StackOverflow https://stackoverflow.com/questions/803899

  •  03-07-2019
  •  | 
  •  

Pergunta

A maioria dos clientes de email que suporte a SSL / TLS só exigem que o usuário dizer se é ou não SSL deve ser ativado. O usuário não precisa saber nada sobre SSL explícita e implícita e as diferenças entre eles.

Então, como é o cliente de correio determinar que tipo de SSL para uso? É baseado em números de porta padrão? Será que apenas tentar um e depois o outro?

Foi útil?

Solução

Um cliente de email deve saber se SSL implícita está em uso quando ele se conecta, pois é responsável por iniciar o handshake SSL com uma mensagem ClientHello. Como determina isso é com o cliente. Os números de porta são uma ótima dica, mas também poderia ser uma caixa de seleção em alguns UI que as forças que mesmo quando o número padrão (sem proteção) porta é usada.

Existem IANA registrado números de porta para email seguro, mas alguns ISPs podem usar outras portas.

  • IMAP / SSL: 993
  • POP3 / SSL: 995

SMTP / SSL é muitas vezes oferecido na porta 465, mas isso não é registrado, e é menos comum desde o suporte para SSL explícito é amplamente apoiada por agentes SMTP.

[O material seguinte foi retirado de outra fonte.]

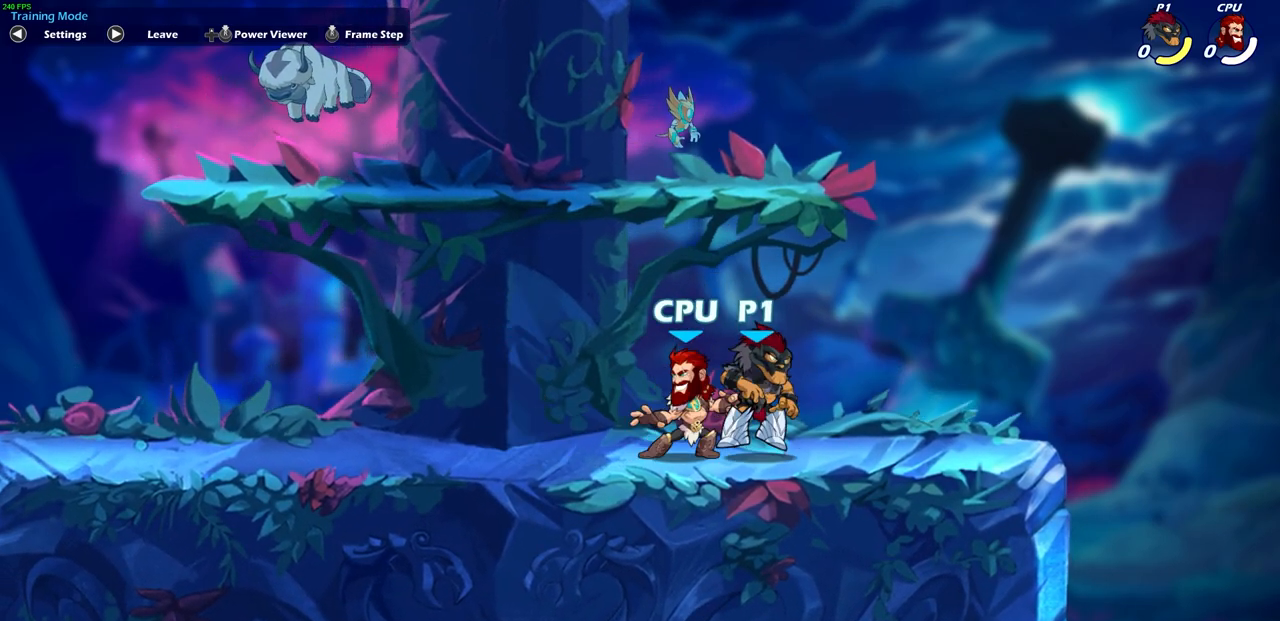
{"buttons": [], "left_stick": "down", "right_stick": "center", "events": [[50, "left_stick", "up"], [117, "left_stick", "left"], [167, "left_stick", "down-left"], [333, "left_stick", "center"], [417, "CROSS", "down"], [500, "CROSS", "up"], [500, "left_stick", "down"]]}
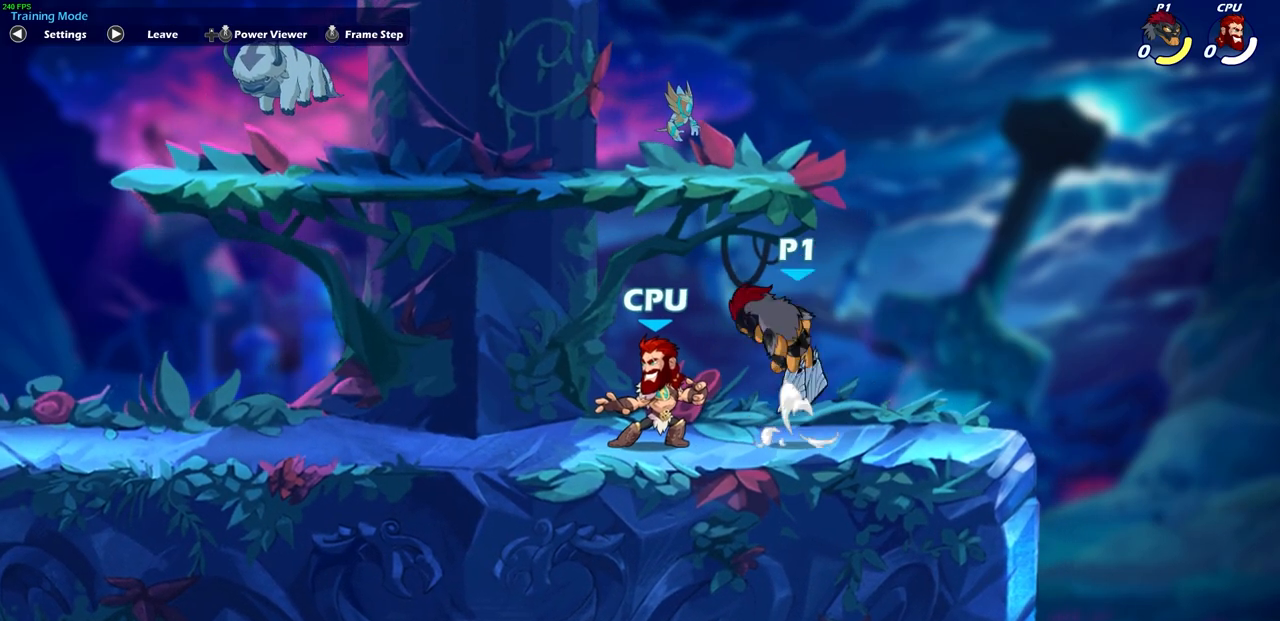
{"buttons": [], "left_stick": "center", "right_stick": "center", "events": [[50, "SQUARE", "down"], [150, "SQUARE", "up"], [267, "left_stick", "center"]]}
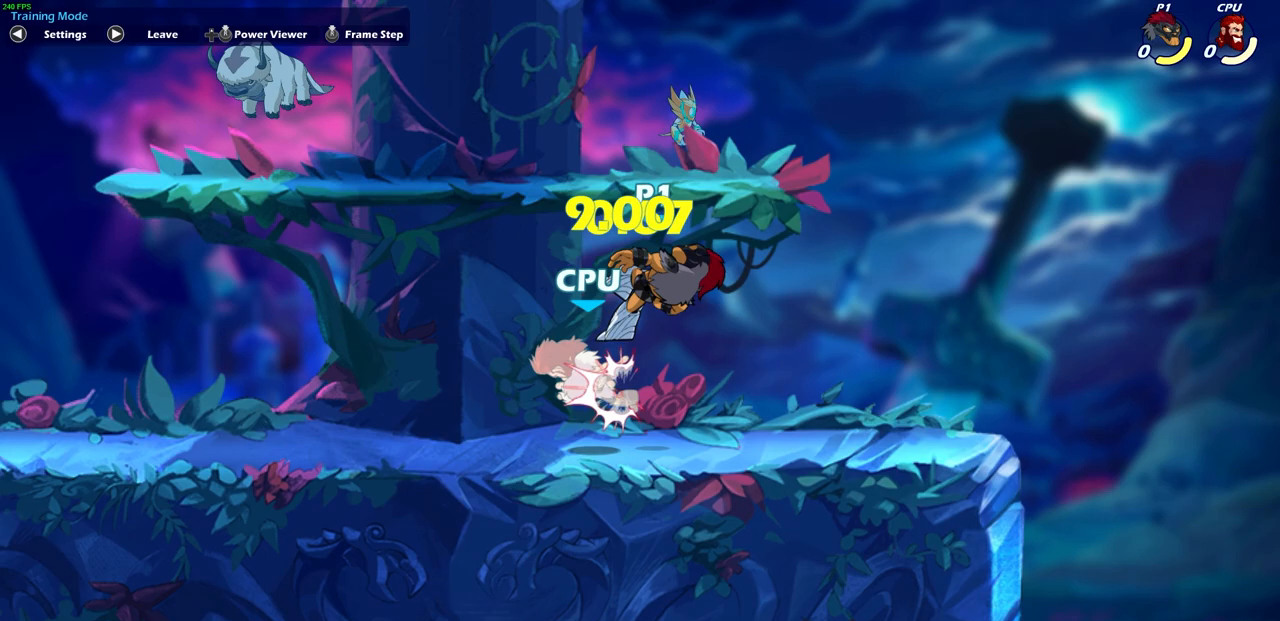
{"buttons": ["SQUARE"], "left_stick": "down-left", "right_stick": "center", "events": [[350, "left_stick", "down"], [400, "left_stick", "down-left"], [450, "SQUARE", "down"]]}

O suporte para SSL explícito pode ser anunciado por um servidor usando uma negociação específica de protocolo. Por exemplo, quando um cliente se conecta a um servidor SMTP, e emite o comando EHLO, o servidor irá listar as suas capacidades, o que pode incluir suporte para o comando STARTTLS.

Outras dicas

Port 465 é muito comum entre os servidores de correio comercial e é usado com muita freqüência. Na maioria das vezes usado para SSL implícito. Quando você telnet para essa porta você vai ter um tempo limite desde que você deve configurar a conexão SSL antes de comunicações com o servidor de correio. Assim, um tempo limite pode ser o primeiro indício de que você tem uma conexão SSL implícito. Você não pode usar EHLO para retornar resultados porque nenhuma outra conexão de uma conexão SSL é permitido. E NENHUM você não simplesmente conectar a um servidor SMTP em execução SSL implícito que não irá responder e só vai cair a conexão. Isso é o que é suposto fazer. SSL explícito irá permitir a conexão primeiro e depois configurar SSL. E sim SSL implícito é frequentemente utilizado. A desvantagem é que os padrões RFC não são específicos de como ele é implementado desenvolvedores para diferentes configurá-lo de maneiras diferentes, embora SSL implícita é considerada por alguns como depreciados.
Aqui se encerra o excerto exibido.